La disinformazione sull’Africa è stata, e lo è ancora, un’industria importante per i media in occidente, dove per descrivere l’Africa si usa ancora un vocabolario fatto di metafore e luoghi comuni: se è vero, com’è vero, che la maggior parte degli occidentali non ha mai visitato l’Africa e potrebbe non visitare mai il continente, altrettanto vero è che il pubblico europeo ha un’immagine chiara dell’Africa nel suo immaginario: inefficienza, corruzione, violenza, povertà, carestia, guerre tribali, incompetenza e, quando va bene, “ritmo nel sangue” e “cibo africano”. Sono immagini che affondano le loro radici più profonde nella storia che lega schiavitù e colonialismo, in una relazione di subalternità che da sempre l’Europa ha imposto all’Africa: paternalismo e razzismo, un racconto che spesso ha colpevolizzato le vittime deviando l’attenzione da ogni altra responsabilità.

In tal senso, il mondo dei media occidentali non è mai riuscito a fare un vero balzo in avanti nel suo raccontare l’Africa post-coloniale e il problema è che nel mondo dei media occidentali si dibatte di questo dalla fine degli anni Ottanta.

Senza l’Africa, France Medias è in crisi?

Secondo il rapporto del gruppo France Medias, il pubblico complessivo del gruppo editoriale è comunque cresciuto, passando da 207 milioni di persone nel 2019 a 255,5 milioni nel 2023 ma l’importanza del continente africano resta fondamentale per la tenuta del gruppo: nel 2023 solo l’Africa francofona ha rappresentato più della metà del pubblico di Rfi (33 milioni di ascoltatori stimati), mentre l’Africa è “il primo bacino di ascolto, con 46,8 milioni di ascoltatori nel 2023” di France24: si tratta di oltre 60 milioni di ascoltatori per le radio di informazione francesi nella sola Africa occidentale, un quarto del suo pubblico totale nel 2023 che, visto il contesto di crisi della francofonia in Africa, va in qualche modo trattenuto o rischia di disperdersi velocemente.

Per fidelizzare il pubblico africano, France Médias Monde sembra determinata a resistere alla guerra dell’informazione condotta dalla Russia e dai suoi media in Africa: il gruppo francese ha annunciato che intende essere più trasparente circa il modo in cui i suoi giornalisti lavorano nel continente, così da ispirare maggiore fiducia, e saranno create redazioni locali che si dedicheranno a pubblicazioni in lingue locali, rafforzando così la cooperazione con i giornalisti africani.
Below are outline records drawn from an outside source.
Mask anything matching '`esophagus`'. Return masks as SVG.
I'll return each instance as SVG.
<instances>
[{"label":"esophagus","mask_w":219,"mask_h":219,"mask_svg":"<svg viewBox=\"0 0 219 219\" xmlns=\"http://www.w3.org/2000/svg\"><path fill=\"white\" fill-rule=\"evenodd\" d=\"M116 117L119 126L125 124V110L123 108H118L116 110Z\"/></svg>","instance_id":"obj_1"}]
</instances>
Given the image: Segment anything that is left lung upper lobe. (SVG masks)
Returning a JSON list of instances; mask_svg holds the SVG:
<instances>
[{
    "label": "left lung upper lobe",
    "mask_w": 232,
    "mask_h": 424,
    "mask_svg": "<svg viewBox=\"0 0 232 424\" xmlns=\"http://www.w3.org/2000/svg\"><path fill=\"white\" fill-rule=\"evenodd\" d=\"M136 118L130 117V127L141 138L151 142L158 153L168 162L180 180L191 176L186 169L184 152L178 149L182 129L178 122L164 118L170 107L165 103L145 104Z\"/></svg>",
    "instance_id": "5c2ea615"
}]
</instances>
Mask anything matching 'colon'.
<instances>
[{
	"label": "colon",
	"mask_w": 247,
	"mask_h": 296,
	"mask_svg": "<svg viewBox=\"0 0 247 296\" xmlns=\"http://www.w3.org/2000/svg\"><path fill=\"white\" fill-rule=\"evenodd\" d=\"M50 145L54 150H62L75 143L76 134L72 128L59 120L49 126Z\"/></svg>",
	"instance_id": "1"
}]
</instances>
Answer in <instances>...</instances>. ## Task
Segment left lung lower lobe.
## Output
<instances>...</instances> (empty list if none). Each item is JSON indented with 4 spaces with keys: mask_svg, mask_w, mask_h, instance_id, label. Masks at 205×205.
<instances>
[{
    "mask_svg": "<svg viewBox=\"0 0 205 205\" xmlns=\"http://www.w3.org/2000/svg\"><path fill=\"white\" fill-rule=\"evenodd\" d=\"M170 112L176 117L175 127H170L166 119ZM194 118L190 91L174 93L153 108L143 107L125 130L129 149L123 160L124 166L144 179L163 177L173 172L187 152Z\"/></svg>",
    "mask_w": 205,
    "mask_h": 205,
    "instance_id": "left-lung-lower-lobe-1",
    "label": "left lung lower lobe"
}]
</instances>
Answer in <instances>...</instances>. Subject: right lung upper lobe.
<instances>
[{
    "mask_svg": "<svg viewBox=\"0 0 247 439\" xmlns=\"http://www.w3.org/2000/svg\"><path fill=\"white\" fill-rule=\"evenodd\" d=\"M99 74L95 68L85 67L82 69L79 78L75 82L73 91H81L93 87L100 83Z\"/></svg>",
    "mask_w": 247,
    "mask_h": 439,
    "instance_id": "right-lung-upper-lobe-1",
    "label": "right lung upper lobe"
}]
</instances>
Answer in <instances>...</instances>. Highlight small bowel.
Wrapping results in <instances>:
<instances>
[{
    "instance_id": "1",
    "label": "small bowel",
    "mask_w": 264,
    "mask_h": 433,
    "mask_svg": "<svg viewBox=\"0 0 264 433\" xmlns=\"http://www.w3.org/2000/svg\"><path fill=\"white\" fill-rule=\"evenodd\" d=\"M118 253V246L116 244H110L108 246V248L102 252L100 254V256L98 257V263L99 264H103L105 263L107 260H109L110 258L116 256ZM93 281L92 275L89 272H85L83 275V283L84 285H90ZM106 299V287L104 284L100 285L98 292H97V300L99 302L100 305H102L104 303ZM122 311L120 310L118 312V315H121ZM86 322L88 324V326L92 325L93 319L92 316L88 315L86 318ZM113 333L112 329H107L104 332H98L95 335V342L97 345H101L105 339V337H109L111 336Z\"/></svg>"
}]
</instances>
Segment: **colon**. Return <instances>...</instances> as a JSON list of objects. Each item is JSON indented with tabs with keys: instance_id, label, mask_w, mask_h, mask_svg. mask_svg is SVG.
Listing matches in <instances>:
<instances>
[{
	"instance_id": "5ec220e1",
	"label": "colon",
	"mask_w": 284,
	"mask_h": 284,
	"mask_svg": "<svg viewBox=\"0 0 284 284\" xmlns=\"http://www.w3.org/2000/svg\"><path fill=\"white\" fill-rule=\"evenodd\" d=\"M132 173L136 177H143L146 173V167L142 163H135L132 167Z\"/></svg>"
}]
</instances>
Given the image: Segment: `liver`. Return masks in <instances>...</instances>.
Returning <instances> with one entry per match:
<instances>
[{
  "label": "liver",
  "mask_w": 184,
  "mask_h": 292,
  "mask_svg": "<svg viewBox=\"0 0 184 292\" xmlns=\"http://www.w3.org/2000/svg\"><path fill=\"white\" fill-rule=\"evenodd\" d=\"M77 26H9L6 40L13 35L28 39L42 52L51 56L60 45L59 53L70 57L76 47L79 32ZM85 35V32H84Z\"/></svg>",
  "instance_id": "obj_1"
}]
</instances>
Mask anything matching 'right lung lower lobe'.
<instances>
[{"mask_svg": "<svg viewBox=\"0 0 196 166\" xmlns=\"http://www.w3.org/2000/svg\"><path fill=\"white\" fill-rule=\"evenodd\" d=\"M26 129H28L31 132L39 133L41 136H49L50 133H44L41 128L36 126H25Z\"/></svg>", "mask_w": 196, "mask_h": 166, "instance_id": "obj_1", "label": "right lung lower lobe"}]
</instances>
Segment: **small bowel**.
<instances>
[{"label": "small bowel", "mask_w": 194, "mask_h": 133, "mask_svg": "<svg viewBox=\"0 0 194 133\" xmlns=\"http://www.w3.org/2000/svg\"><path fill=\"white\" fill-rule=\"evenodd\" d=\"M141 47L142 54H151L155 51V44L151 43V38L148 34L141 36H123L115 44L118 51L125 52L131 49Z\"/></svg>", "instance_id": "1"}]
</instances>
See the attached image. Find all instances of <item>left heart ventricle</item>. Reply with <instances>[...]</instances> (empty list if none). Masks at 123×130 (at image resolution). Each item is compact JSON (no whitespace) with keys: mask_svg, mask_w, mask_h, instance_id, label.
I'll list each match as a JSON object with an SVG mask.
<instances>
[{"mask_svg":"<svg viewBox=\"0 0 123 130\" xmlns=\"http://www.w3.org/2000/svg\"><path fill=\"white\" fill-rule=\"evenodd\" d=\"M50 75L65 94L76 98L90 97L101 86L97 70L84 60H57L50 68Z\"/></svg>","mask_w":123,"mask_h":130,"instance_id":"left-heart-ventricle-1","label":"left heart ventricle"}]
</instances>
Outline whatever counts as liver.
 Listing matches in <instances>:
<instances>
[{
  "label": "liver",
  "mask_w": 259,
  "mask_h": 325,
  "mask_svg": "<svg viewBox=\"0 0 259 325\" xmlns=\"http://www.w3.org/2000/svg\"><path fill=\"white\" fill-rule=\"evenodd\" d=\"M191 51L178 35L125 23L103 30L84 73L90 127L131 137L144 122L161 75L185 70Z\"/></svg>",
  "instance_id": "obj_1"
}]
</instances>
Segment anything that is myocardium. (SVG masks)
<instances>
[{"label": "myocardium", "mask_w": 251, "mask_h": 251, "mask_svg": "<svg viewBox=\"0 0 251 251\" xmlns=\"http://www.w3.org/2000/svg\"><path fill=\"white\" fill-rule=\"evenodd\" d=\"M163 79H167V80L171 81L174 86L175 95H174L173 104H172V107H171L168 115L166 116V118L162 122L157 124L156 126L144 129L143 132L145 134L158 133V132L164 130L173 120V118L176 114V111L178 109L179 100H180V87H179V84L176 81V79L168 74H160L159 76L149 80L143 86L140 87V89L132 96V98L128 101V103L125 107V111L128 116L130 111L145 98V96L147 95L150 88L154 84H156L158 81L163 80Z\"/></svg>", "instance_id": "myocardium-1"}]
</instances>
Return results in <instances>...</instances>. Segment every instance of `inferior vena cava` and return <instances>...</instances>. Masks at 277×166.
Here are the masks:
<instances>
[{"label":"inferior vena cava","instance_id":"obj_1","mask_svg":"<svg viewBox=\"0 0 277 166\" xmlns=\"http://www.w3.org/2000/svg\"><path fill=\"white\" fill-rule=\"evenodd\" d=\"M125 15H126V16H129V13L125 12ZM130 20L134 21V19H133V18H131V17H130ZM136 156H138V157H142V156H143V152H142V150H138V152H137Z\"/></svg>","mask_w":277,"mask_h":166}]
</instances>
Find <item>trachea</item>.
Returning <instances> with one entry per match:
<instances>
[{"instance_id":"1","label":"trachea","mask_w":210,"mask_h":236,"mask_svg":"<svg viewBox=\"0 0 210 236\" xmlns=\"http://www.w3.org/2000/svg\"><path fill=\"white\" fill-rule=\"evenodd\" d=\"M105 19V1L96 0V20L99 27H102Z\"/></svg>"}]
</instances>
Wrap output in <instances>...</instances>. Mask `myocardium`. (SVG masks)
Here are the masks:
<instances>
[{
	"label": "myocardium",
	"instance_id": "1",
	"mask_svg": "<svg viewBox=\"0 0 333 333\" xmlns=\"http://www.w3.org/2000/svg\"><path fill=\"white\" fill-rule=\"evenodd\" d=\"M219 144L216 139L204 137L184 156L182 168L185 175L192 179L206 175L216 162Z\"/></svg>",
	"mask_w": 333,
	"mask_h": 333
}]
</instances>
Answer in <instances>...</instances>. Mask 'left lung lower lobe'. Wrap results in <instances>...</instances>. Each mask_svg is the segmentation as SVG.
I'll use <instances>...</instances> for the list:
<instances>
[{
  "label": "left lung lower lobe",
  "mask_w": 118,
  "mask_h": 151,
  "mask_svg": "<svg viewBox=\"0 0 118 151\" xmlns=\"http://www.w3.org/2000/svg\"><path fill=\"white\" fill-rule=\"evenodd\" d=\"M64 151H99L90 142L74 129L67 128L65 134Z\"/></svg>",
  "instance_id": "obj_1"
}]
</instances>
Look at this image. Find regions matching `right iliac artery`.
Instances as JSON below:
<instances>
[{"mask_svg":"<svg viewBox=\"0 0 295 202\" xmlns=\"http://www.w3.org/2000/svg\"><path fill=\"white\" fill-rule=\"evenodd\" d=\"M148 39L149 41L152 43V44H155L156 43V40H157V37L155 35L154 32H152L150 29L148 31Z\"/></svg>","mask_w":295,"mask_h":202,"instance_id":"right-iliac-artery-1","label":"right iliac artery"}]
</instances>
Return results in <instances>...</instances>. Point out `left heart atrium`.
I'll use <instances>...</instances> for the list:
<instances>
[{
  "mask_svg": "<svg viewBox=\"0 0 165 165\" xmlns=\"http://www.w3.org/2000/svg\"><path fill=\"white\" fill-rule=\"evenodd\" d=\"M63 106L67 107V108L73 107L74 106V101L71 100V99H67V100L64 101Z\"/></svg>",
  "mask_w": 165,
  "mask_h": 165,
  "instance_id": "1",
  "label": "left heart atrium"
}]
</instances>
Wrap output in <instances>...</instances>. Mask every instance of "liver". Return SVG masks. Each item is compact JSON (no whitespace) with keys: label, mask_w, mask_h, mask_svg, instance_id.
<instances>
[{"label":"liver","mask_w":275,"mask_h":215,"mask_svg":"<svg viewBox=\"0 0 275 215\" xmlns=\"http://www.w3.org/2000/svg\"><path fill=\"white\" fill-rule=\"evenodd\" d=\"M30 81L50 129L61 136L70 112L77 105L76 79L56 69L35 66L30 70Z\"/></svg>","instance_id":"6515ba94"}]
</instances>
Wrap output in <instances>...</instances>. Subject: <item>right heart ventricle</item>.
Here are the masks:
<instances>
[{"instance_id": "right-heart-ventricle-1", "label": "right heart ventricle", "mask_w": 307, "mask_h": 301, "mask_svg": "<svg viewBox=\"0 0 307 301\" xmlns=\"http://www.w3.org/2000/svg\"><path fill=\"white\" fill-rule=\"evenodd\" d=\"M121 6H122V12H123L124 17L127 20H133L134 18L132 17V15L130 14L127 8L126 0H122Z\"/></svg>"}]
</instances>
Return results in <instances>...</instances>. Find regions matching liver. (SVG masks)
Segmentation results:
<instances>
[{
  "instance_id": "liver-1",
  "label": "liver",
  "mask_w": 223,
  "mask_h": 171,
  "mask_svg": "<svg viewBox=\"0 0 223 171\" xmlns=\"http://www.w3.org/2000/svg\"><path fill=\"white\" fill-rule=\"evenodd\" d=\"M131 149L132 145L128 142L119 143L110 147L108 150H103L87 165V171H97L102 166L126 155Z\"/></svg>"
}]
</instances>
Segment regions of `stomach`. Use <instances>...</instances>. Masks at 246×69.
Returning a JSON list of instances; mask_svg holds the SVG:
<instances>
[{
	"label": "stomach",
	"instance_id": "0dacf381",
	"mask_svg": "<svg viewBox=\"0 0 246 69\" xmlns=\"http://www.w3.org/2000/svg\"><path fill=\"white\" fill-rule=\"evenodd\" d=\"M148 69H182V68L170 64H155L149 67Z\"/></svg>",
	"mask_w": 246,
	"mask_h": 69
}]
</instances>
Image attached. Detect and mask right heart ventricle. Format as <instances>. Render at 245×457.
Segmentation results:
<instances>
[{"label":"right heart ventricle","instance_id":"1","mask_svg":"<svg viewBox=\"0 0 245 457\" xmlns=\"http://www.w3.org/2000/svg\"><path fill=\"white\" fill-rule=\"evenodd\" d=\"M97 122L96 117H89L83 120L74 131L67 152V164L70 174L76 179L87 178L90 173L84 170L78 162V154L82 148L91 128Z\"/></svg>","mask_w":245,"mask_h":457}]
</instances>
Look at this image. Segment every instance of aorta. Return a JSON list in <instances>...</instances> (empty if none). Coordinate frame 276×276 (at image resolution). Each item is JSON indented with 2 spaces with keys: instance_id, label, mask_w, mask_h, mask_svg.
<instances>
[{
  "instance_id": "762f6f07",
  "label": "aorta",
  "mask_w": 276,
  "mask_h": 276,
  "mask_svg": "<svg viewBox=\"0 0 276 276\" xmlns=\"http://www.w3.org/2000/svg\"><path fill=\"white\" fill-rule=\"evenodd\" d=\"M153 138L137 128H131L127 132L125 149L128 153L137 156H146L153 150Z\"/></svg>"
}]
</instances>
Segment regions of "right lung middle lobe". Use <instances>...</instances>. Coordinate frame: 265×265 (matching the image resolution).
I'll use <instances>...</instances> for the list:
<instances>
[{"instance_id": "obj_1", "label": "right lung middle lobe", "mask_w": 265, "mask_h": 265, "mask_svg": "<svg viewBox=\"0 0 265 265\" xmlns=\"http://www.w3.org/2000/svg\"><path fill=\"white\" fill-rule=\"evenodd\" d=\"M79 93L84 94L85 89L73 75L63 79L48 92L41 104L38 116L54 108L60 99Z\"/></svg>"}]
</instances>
Tuttavia, per fare queste cose occorrono risorse che attualmente il gruppo editoriale Fmm non ha: per il 2028, ad esempio, il gruppo ha previsto un fabbisogno di 292 milioni di euro per le sue attività. In un contesto in cui il governo francese mostra la volontà di ridurre i finanziamenti alla radiodiffusione pubblica, questo potrebbe rappresentare un problema per il gruppo editoriale.

Il vuoto africano lasciato suo malgrado da France Medias non è destinato a restare tale a lungo.